* _Extracted text_:
________

If author Emily Seo could pick one scientific concept to describe adolescence, it would be the second law of thermodynamics: the entropy or disorder of the universe will increase over time. In short, there will be chaos – and that’s exactly what ensues in her debut middle-grade novel, The Science of Boys (Tradewind Books), when main character and science nerd Emma Sakamoto tries to help a popular girl catch a boy’s eye.
Seo comes by the science legitimately – she has a PhD in chemistry, worked for more than six years as the lab director at the University of British Columbia’s Shared Instrument Facility, and currently writes for the Society for Applied Spectroscopy. She’s long wanted to write something for children, but of the nonfiction variety. Over Zoom, she holds up a stapled collection of hand-illustrated pages entitled Atoms Are Everywhere, “I did this book for fun, but it got me really interested in writing,” she says, flipping through the colorful drawings and reading the rhyming text.
She took a continuing education nonfiction-writing course, followed by a fiction one, and that’s where The Science of Boys began. “A girl in my class was having boy problems,” Seo explains. “I don’t know why she thought I was an expert in any way, but she asked how my husband and I got together. I started giving advice: ‘You have to be yourself,’ ‘Never dump your friends for a guy.’ Next thing you know, she said, ‘These are really good – why don’t you write them down?'” Another classmate suggested applying scientific principles to the advice. A short story was born, as was a love for writing fiction.

________

* _Dataset records_:
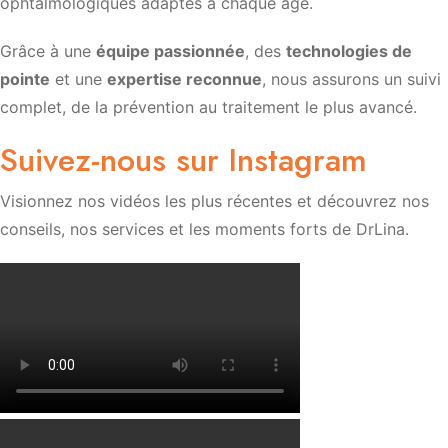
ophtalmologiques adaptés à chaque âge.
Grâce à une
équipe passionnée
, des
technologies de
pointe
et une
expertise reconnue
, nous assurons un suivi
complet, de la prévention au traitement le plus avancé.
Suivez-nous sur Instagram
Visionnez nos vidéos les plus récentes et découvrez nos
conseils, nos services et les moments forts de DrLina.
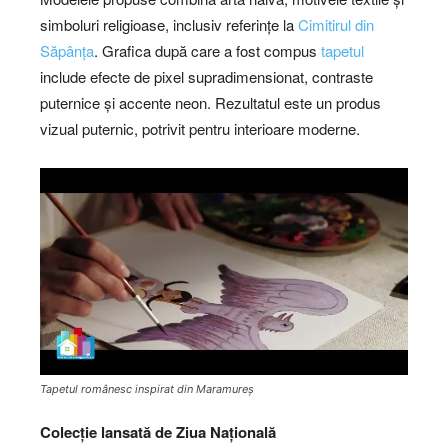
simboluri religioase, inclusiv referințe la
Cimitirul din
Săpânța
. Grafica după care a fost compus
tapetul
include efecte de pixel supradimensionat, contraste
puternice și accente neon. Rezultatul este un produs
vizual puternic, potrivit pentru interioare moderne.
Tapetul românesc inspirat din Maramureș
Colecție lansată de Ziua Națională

________

* _What you need to do_:
[a] According to the article about Emily Seo, what degree does she hold?
[b] Please write the next part of the article about Emily Seo, picking up after its final sentence.

* _Answers provided_:
[a] A PhD in chemistry.

[b]
For years, while she worked full-time and had a small child at home, that short story sat neglected, though Seo constantly thought about it. After her second maternity leave, life took a turn. “I was still focused on academia and science, but I found myself at a crossroads. Many factors played a role, but ultimately I decided it was now or never to follow my dream of writing this book.” With interest from a publisher, she got to work writing and reading. A lot. “I did more reading in the past five to seven years than in my whole life!” Seo says with a laugh.
She also did a lot of research – interviewing classrooms of students, handing out anonymous questionnaires to teens, talking with her friends who had older kids – all of which helped inform the points of view and issues she tackles in The Science of Boys, And there are a lot of issues, from peer pressure to first crushes and social media addiction – ie, chaos. Seo also shines a light on relationships, such as the true meaning of friendship, shared family meals (Emma and her father make breakfast using scientific instruments), and game nights (they play a made-up board game, Elementabble, in which they create words using periodic table symbols).
Seo wrote chapters based on scientific concepts, but quickly learned this approach didn’t lead to a cohesive whole. A reminder from her editor that, when writing a novel, story comes first and science second, led Seo to rearrange and separate chapters to make the narrative work. She then consulted the British Columbia school curriculum to see what grade 8 students were studying and overlaid those scientific concepts (rather than her more complex ones) onto the story, allowing Seo to fulfill the original goal of Atoms Are Everywhere: to familiarize children with scientific terms so they wouldn’t be so worried about the subject in school.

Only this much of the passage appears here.